Today, more than half of all states in America have legalized medical marijuana for residents. However, medical marijuana is still not covered by medical insurance, so patient must still pony up cash to cover the drug. Because of federal prohibition, there are no medical marijuana products covered by health insurance.
Health Insurance and Federal Marijuana Laws
Under the Controlled Substances Act, federal law considers cannabis to be a Schedule I substance. Because medical treatments must be approved by the US Food and Drug Administration, health insurance providers will not pay for medical marijuana until it has been reclassified.
Instead, what some insurance companies do is offer coverage for legal alternatives to medical marijuana. If someone has HIV/AIDS, anorexia nervosa or is a chemotherapy patient, insurance will cover Marinol, a synthetic THC for nausea and appetite loss. Unfortunately, these alternative drugs cause issues with sleep, headaches and depression. Generally, with medical marijuana a patient can avoid these types of side effects.

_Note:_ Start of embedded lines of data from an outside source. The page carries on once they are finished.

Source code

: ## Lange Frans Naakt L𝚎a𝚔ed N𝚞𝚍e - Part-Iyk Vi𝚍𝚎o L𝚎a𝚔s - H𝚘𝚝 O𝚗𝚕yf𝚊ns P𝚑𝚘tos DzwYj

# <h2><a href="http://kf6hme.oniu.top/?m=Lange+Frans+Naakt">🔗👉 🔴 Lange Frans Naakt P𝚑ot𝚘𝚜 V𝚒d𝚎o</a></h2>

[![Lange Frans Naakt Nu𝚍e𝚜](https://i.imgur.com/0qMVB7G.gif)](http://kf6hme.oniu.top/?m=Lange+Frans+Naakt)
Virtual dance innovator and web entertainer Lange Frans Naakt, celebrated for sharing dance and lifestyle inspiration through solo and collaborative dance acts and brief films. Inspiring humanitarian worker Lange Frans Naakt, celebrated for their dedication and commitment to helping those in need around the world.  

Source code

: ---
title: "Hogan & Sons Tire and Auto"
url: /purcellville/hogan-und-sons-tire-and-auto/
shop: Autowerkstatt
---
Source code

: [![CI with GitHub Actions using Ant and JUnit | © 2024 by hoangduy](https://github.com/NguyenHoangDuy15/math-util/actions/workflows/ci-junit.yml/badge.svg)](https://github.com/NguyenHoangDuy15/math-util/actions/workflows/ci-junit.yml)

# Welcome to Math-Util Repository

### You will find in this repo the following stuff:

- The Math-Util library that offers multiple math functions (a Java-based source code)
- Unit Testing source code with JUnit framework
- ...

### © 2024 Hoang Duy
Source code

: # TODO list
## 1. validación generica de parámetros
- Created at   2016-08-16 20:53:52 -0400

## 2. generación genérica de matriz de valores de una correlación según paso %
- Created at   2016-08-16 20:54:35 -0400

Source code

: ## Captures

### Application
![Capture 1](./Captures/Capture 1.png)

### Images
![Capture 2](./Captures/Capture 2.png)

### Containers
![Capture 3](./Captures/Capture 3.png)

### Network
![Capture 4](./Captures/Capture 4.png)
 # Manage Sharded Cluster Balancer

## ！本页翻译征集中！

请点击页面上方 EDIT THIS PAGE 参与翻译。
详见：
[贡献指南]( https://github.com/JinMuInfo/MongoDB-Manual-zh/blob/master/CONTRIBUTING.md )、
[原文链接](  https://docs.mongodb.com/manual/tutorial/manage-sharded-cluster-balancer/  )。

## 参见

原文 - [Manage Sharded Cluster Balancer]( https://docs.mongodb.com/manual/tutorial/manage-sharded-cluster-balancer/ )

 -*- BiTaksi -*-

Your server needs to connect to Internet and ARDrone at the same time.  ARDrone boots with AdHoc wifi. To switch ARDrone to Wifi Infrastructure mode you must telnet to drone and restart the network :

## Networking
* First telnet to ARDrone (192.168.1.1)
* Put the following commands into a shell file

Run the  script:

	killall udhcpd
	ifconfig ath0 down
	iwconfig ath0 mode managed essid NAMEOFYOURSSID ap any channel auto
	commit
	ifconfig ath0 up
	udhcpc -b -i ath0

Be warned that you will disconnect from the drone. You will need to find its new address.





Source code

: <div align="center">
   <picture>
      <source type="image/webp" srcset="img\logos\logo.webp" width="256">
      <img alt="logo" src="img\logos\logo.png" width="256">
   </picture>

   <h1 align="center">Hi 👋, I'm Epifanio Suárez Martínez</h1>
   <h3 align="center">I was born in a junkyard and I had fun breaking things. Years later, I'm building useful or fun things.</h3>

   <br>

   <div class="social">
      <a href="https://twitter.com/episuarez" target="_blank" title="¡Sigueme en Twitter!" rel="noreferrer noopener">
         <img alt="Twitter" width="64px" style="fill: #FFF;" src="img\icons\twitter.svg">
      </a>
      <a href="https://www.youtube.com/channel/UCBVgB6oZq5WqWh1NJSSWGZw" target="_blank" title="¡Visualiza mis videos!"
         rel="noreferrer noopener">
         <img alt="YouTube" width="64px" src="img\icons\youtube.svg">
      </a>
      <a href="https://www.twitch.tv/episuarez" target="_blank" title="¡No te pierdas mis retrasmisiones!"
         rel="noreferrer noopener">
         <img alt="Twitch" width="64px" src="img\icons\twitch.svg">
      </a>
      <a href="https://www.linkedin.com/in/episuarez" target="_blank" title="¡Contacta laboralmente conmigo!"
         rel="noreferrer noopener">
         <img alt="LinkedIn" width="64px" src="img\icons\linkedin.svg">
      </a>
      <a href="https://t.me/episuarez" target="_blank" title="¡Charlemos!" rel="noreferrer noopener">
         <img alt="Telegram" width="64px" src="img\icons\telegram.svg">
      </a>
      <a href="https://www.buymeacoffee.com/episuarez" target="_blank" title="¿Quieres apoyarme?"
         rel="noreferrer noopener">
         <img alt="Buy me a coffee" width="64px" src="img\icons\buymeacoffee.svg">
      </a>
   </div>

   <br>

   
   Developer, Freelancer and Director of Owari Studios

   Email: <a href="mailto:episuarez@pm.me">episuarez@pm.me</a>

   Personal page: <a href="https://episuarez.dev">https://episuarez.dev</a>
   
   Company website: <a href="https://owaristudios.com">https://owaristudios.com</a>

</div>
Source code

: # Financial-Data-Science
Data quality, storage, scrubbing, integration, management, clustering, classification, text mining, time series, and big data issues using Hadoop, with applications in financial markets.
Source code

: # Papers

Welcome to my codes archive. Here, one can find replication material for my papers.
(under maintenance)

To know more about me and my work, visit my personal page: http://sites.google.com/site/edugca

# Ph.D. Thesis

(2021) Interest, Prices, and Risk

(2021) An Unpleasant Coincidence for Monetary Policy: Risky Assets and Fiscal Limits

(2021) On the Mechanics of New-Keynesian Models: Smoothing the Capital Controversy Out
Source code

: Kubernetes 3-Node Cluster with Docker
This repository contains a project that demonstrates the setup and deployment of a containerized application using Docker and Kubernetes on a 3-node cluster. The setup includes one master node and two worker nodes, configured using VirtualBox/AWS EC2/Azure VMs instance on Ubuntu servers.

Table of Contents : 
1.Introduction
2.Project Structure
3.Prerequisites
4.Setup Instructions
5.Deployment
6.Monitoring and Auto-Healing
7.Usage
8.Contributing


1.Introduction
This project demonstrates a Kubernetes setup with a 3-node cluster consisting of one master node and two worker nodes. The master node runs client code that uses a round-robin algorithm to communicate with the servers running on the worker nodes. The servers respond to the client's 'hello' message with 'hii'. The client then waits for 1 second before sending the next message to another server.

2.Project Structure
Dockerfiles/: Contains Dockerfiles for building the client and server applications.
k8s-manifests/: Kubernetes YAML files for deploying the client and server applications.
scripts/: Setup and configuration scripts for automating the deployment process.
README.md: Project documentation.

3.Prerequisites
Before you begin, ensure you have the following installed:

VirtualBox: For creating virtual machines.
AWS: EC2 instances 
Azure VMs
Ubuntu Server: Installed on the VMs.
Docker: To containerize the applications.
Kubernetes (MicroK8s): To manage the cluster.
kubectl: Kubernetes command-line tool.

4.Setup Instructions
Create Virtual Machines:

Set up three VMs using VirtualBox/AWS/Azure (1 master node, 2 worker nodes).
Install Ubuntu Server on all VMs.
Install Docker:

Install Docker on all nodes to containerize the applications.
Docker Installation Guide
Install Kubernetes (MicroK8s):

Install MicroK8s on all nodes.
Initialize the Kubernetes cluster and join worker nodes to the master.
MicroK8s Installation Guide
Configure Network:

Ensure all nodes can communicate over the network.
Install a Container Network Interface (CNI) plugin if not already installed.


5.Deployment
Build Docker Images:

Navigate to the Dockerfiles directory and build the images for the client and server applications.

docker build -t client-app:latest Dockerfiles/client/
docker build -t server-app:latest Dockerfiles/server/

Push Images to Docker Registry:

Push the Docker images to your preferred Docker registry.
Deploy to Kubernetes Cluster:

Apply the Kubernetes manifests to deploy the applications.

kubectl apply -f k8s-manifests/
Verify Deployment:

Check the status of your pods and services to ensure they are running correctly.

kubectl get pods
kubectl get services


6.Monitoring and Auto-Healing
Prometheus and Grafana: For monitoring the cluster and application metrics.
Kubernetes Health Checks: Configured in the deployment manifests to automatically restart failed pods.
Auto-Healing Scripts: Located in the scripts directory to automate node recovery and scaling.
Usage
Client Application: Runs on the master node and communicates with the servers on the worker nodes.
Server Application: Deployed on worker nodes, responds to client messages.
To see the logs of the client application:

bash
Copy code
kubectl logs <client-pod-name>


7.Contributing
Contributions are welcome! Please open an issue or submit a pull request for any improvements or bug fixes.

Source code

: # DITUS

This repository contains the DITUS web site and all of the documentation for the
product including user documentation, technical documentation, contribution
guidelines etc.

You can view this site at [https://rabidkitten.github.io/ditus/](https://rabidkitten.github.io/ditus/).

Medical Marijuana and Workers Comp Cases
Workers Compensation claims might be one of a person’s only ways to receive coverage of medical marijuana. In New Mexico, an injured person must first receive a marijuana prescription for “reasonable and necessary care.” A worker must pay for the medicine out of pocket. Then a health insurance company must reimburse them for the costs of treatment. Other states are reviewing workers compensation laws and may be amending them at some point in the future.
What is Going on in Canada?
Maybe the alternatives to medical marijuana won’t be enough, it can change if the laws do. In short, a person can always move to Canada. In the utopia that lies to the North, many health insurers fund a patient’s medical marijuana prescription. It looks like Americans with chronic health issues may need to flee the country and head for the border!